─── EXTRACTED TEXT ───

This allows us to perform the limit \(R\rightarrow \infty \) and to conclude that we have indeed a solution \(v^\varepsilon \) in (0, T) for any \(T>0\). \(\square \)

5 Proof of Theorem 4

We prove the global existence of martingale solutions to the SKT model with self-diffusion.

5.1 Uniform estimates

Let \(v^\varepsilon \) be a global solution to (19)–(20) and set \(u^\varepsilon =u(R_\varepsilon (v^\varepsilon ))\). We assume that A(u) is given by (3) and that \(a_{ii}>0\) for \(i=1,\ldots ,n\). We start with some uniform estimates, which are a consequence of the entropy inequality in Proposition 16.

─── ENTRIES PROVIDED ───

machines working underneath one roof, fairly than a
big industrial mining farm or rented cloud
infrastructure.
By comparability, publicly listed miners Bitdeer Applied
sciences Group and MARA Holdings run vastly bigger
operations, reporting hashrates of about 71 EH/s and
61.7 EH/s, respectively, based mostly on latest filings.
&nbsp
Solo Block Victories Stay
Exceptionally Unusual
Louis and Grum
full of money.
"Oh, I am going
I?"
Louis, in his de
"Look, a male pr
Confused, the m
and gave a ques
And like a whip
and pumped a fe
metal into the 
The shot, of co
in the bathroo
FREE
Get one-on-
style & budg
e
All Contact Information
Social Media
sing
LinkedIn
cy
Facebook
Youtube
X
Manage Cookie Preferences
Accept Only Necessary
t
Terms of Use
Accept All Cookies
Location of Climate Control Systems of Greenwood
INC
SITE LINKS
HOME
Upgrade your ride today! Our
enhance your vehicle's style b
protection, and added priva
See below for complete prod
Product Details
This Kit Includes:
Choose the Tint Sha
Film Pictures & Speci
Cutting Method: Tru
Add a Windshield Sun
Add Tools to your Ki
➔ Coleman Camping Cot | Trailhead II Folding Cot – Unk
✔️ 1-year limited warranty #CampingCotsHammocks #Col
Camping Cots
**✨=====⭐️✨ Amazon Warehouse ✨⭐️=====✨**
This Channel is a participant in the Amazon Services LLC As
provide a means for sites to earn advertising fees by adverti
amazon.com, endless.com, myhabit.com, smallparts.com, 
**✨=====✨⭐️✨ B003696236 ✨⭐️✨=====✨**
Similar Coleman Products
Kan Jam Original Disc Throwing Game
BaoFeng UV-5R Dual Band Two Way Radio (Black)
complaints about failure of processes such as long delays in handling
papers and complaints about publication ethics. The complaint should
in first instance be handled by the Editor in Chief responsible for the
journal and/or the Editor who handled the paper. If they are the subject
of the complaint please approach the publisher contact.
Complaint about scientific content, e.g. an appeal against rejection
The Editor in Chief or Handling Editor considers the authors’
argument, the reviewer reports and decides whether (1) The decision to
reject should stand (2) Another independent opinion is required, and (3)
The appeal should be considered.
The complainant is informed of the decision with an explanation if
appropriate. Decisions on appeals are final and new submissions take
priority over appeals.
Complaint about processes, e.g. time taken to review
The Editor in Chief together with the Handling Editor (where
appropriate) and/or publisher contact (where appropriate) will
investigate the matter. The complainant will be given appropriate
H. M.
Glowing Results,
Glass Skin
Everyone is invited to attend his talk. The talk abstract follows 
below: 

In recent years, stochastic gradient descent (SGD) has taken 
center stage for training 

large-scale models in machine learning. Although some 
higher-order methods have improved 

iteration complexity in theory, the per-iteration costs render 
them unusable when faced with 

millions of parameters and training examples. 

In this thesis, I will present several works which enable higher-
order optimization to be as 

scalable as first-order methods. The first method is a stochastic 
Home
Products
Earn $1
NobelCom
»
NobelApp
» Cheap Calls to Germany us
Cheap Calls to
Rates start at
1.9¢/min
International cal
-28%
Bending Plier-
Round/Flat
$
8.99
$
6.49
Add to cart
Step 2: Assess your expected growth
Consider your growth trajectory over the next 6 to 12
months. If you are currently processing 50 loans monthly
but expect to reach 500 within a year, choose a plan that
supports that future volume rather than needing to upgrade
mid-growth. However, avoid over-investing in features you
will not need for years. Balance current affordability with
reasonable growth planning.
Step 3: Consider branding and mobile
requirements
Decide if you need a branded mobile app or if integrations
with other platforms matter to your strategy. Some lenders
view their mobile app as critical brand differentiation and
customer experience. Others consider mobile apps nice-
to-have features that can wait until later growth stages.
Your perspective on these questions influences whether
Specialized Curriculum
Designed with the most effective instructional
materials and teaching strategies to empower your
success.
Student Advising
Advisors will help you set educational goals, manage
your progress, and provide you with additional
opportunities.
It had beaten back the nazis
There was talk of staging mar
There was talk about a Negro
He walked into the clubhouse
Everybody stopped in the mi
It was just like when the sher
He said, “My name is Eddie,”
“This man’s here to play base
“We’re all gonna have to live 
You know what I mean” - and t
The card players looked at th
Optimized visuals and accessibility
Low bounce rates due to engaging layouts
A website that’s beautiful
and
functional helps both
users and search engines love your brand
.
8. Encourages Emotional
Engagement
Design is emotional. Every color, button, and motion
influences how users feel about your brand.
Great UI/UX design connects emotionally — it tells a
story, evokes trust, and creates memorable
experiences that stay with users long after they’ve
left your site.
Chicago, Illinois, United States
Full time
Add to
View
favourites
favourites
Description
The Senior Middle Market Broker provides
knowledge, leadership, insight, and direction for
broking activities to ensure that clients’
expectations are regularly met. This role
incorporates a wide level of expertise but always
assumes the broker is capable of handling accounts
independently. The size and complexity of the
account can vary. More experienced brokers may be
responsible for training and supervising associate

───

EXERCISE GOAL: Reproduce the excerpt on the proof of Theorem 4 in full, word for word and with every formula unchanged. The data is not needed.

RESPONSE FOR THIS EXERCISE:
This allows us to perform the limit \(R\rightarrow \infty \) and to conclude that we have indeed a solution \(v^\varepsilon \) in (0, T) for any \(T>0\). \(\square \)

5 Proof of Theorem 4

We prove the global existence of martingale solutions to the SKT model with self-diffusion.

5.1 Uniform estimates

Let \(v^\varepsilon \) be a global solution to (19)–(20) and set \(u^\varepsilon =u(R_\varepsilon (v^\varepsilon ))\). We assume that A(u) is given by (3) and that \(a_{ii}>0\) for \(i=1,\ldots ,n\). We start with some uniform estimates, which are a consequence of the entropy inequality in Proposition 16.